Some of my liberal Zionist friends will demur, and it’s for them that I write this post. Some, like Peter Beinart, will claim that while Israel is a flawed democracy, it is a democracy nonetheless. They will say that it is indeed unfortunate that there has been a systematic, inegalitarian distribution of resources that favor Jews at the expense of Arabs. But Israel has, at least, in principle, the resources that can make the system more egalitarian. Who knows? Were the Palestinian Israelis to accept some sort of national service, perhaps that would make it easier for them to be accepted within the society, and then they could make the case for a more equitable distribution.
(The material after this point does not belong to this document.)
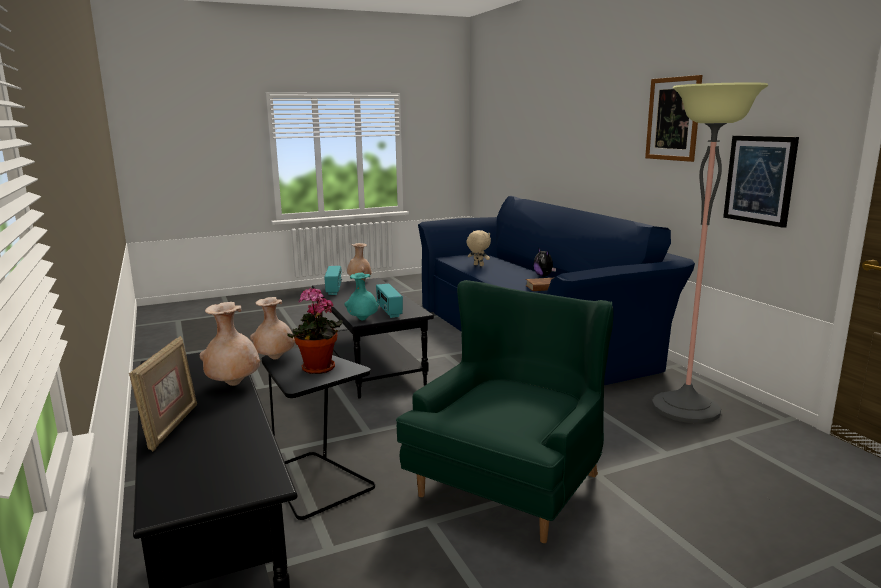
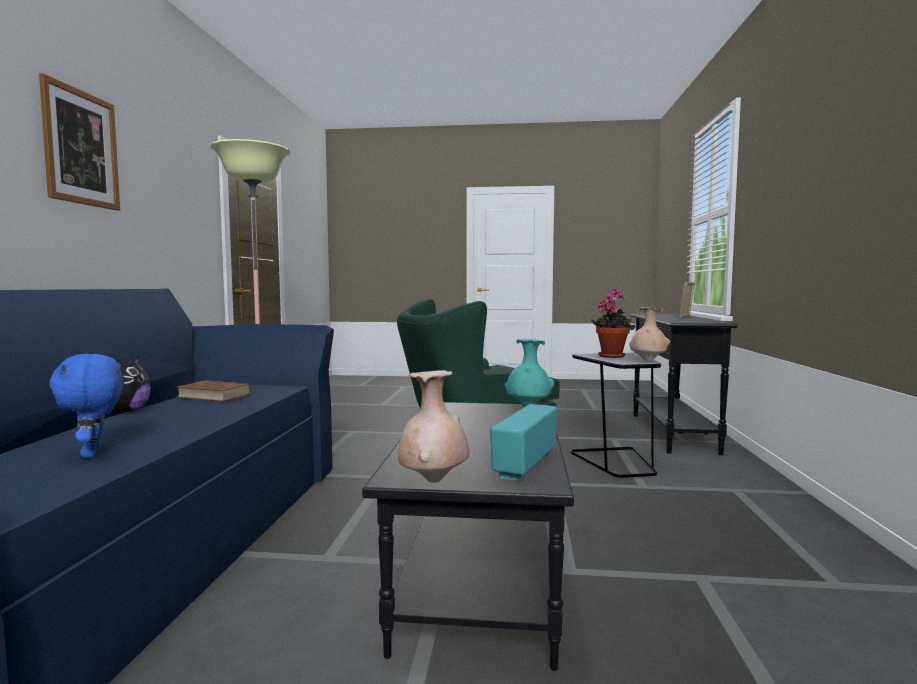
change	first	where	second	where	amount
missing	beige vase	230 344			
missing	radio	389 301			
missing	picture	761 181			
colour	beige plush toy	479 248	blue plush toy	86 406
Akiva Eldar, a man whom I respect immensely, agrees with me that under the present circumstances, Palestinian Israelis should not be required to participate in national service. But he also argues today in Haaretz that Palestinian Israelis have more political power than they they think. Instead of staying home in droves whenever there are national elections (only a bit over 50% vote), they could promise to vote for a center-left coalition if some of their political demands are met. After all, and here I return to Beinart, during the years of the second Rabin government, because of coalition arrangments, there were significant steps taken to bridge the gaps between Arab and Jewish citizens. It is, theoretically, possible — if only the Palestinian Israelis would vote.
Sadly, Eldar’s stance is typical liberal Israeli self-delusion. Discrimination against Palestinian Israelis is not just institutional, it is foundational. They are 20% of the population, yet they have virtually no political power. Why not? Because it’s a Jewish state.